Pertumbuhan volume penjualan CPO hingga 30 Juni 2008 meningkat 19,6% dibandingkan periode sama tahun lalu 396.787 ton. Dari jumlah itu, sekitar 89,8% dijual di pasar domestik, sisanya diekspor. Astra Agro memiliki 19 pabrik pengolahan tandan buah segar (TBS), yakni dua pabrik di Aceh, enam di Riau, dua di Jambi, satu di Kaltim, tiga di Kalteng, satu di Kalsel, dan empat di Sulbar. Perseroan mengalokasikan belanja modal Rp 1,52 triliun tahun ini. Sebesar 35% bakal dipakai untuk perluasan dan akuisisi lahan, 29% untuk penanaman dan aktivitas kebun. Sedangkan sisanya digunakan untuk bisnis nonperkebunan, pembangunan pabrik, dan infrastruktur pendukung.

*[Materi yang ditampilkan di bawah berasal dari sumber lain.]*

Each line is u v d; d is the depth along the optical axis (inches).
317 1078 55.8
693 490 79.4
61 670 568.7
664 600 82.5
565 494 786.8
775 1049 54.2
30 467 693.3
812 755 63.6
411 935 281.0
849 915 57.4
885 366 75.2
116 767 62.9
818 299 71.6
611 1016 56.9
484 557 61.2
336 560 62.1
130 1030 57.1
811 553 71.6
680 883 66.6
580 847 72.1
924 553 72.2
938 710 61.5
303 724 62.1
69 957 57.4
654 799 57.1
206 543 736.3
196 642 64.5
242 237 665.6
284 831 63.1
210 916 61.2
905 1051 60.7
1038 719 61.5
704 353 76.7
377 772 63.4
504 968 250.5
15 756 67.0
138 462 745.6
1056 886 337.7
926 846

Mengenai prospek saham, Poltak mengatakan, pergerakan harga CPO di pasar global berpotensi mempengaruhi harga sahamnya. Dia memperkirakan, saham berbasis CPO hingga akhir tahun dalam tren penurunan. Soalnya, cadangan CPO dunia berlimpah. Di Malaysia, cadangan CPO tercatat dua juta ton. Sedangkan panen raya akan tiba dalam waktu dekat. “Pasar setidaknya mengantisipasi sinyal kelebihan cadangan, sehingga mereka melakukan profit taking,” ujar dia
Adaro Energy belum lama ini meraup dana dari hasil penawaran umum perdana (initial public offering/IPO) saham senilai Rp 12,2 triliun. Sebagian besar dana dipakai meningkatkan kapasitas produksi menjadi 38 juta ton batubara per tahun. Sekitar 70% dari total produksi perseroan diekspor ke Asia Tenggara, Amerika Serikat (AS), dan Eropa. Sisanya dipasarkan di dalam negeri. Khusus PLTU milik PT Perusahaan Listrik Negara, perseroan memasok batubara sekitar 10 juta ton.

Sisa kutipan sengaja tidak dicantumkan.